--- Selected text ---
Thomas Henry Sutton Sotheron-Estcourt PC DL JP (4 April 1801 – 6 January 1876), known as Thomas Bucknall-Estcourt until 1839 and as Thomas Sotheron from 1839 to 1855, was a British Conservative politician.

Background and education
Sotheron-Estcourt was the eldest son of Thomas Grimston Estcourt, Member of Parliament (MP) for Devizes and Oxford University, son of Thomas Estcourt, Member of Parliament for Cricklade. His mother was Eleanor, daughter of James Sutton. He was educated at Harrow and Oriel College, Oxford.
---
Actions to take >>
1. Decide whether each statement agrees with the biography of Thomas Sotheron-Estcourt, answering yes or no and quoting the words of the text that settle it. (a) He went by the name Thomas Sotheron from 1839 to 1855. (b) His father sat in Parliament for Cricklade. (c) He studied at Cambridge.
2. Name every constituency that the biography of Thomas Sotheron-Estcourt mentions as represented by a Member of Parliament.
3. Resume the biography of Thomas Sotheron-Estcourt from where it stops.
The listing that follows has no connection to the biography of Thomas Sotheron-Estcourt.
--- Record extracts ---
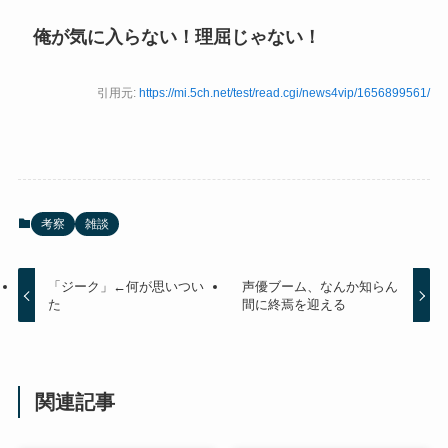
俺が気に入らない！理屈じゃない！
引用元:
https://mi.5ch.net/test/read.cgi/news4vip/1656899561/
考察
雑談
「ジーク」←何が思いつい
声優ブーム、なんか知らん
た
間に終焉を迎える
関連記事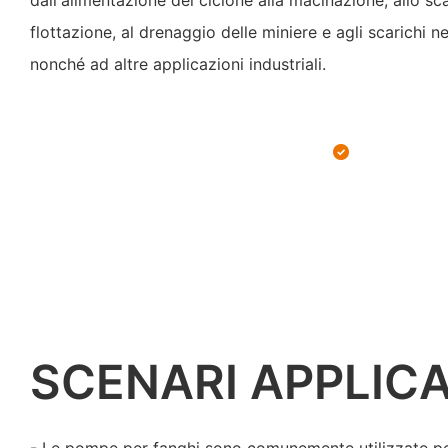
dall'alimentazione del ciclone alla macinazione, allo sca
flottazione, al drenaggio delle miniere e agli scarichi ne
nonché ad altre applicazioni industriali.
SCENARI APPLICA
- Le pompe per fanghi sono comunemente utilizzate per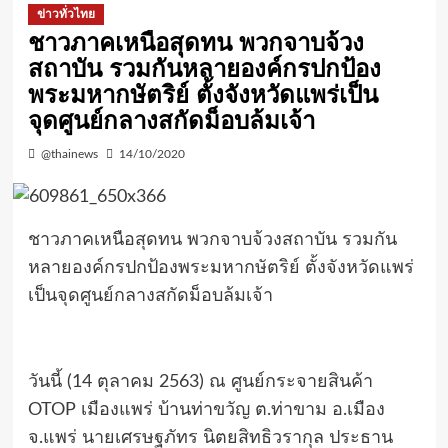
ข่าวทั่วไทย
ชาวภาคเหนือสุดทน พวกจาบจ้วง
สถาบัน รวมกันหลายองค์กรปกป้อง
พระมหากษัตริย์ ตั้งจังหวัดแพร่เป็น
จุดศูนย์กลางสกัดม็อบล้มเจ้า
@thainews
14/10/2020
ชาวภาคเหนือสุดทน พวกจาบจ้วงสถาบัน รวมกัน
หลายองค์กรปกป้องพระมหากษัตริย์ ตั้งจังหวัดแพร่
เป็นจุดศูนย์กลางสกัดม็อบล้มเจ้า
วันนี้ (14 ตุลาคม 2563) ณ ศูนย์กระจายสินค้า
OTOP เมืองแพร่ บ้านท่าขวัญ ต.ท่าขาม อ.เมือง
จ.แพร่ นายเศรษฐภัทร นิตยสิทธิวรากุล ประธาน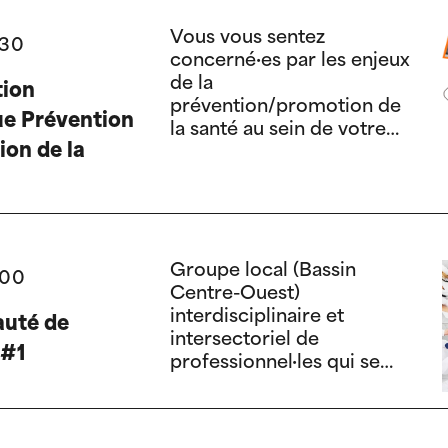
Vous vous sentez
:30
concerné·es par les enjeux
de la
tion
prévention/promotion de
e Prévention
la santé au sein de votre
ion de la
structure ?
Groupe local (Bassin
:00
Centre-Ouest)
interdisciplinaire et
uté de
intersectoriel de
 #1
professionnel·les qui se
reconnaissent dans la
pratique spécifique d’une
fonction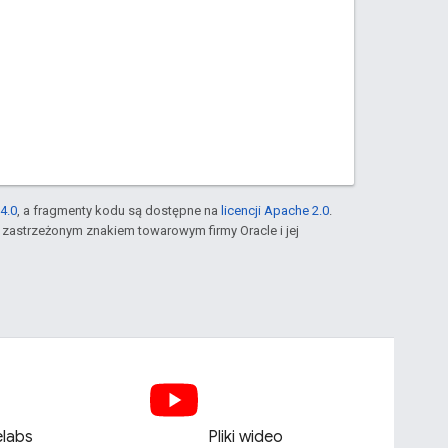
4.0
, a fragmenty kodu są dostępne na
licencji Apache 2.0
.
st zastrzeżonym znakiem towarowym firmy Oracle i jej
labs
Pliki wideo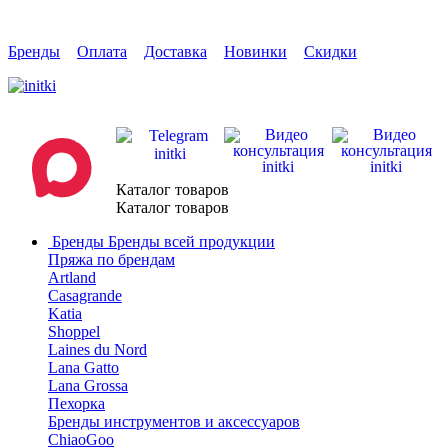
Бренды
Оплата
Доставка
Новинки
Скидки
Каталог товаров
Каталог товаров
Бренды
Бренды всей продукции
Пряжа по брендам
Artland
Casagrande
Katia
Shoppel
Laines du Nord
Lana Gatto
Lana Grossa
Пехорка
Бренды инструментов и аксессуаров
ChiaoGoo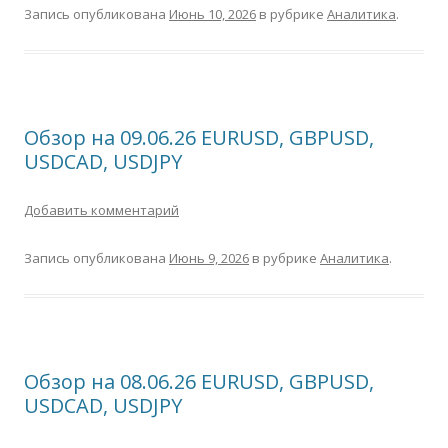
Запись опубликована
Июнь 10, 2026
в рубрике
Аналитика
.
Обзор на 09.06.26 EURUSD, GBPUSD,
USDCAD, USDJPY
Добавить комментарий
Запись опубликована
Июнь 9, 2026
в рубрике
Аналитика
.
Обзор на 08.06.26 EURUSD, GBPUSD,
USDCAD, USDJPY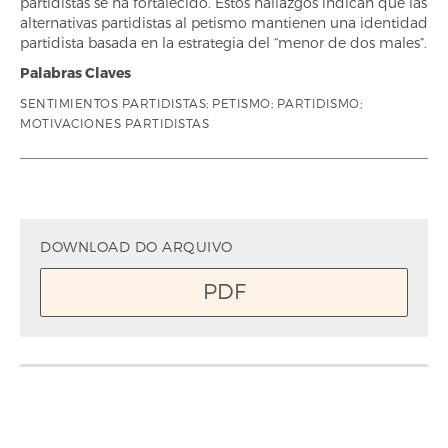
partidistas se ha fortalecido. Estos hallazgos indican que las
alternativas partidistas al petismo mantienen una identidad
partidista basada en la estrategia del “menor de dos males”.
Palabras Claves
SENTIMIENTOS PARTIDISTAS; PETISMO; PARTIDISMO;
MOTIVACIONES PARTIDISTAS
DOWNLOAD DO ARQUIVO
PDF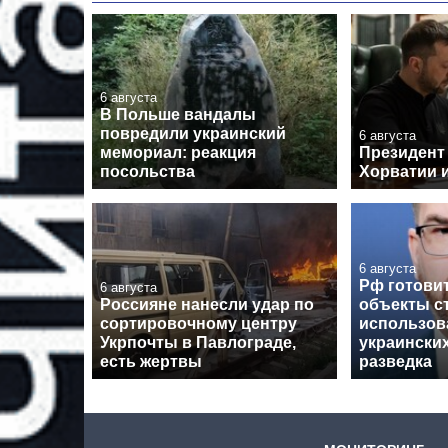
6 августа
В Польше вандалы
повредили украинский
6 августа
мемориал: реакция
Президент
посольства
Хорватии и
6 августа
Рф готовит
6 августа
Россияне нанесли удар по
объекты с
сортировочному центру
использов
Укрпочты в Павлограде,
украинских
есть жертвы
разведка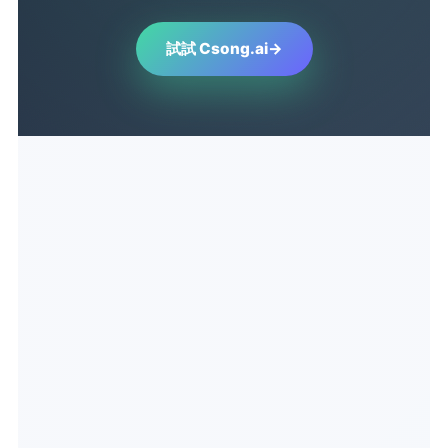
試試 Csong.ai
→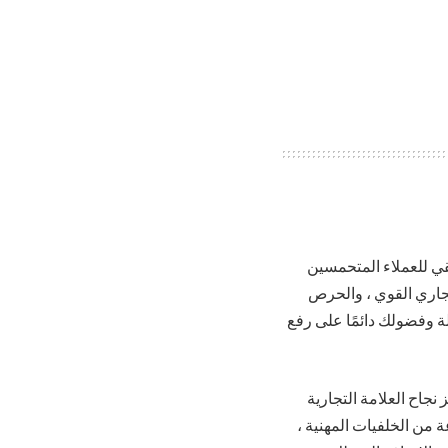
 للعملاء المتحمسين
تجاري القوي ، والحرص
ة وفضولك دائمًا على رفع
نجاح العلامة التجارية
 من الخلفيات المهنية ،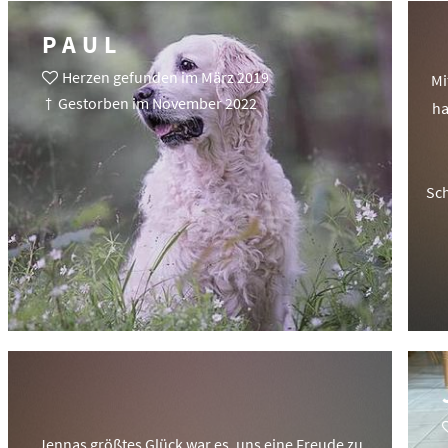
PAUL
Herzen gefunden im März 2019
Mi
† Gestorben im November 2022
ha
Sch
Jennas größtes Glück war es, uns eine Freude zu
---
Responses >>
1.
(a) Yes: "as Thomas Sotheron from 1839 to 1855"
(b) No: "Thomas Grimston Estcourt, Member of Parliament (MP) for Devizes and Oxford University"
(c) No: "He was educated at Harrow and Oriel College, Oxford."

2. Devizes, Oxford University, Cricklade

3.
Political career
Estcourt was elected to Parliament as MP for Marlborough in 1829. He was elected to parliament again in 1835 as MP for Devizes, switched to North Wiltshire in 1844, and continued in the Commons until 1865. Sotheron resumed the name Estcourt in 1855, and entered Lord Derby's second government in 1858 as President of the Poor Law Board. The next year, he became Home Secretary, but the government soon fell. He had been sworn of the Privy Council in 1858.

Family
Sotheron-Estcourt married Lucy Sarah, daughter of Admiral Frank Sotheron, in 1830. In 1839 he assumed by Royal licence the surname of Sotheron in lieu of his patronymic in order to inherit his father-in-law's property. However, in 1853 he resumed by Royal licence the surname of Estcourt in addition to that of Sotheron. He retired from public life in 1863 after a paralytic seizure. He died in January 1876, aged 74. His wife had died in 1870. Sotheron-Estcourt's estates passed to his nephew George Bucknall-Estcourt, who assumed the surname of Sotheron-Estcourt and was created Baron Estcourt in 1903.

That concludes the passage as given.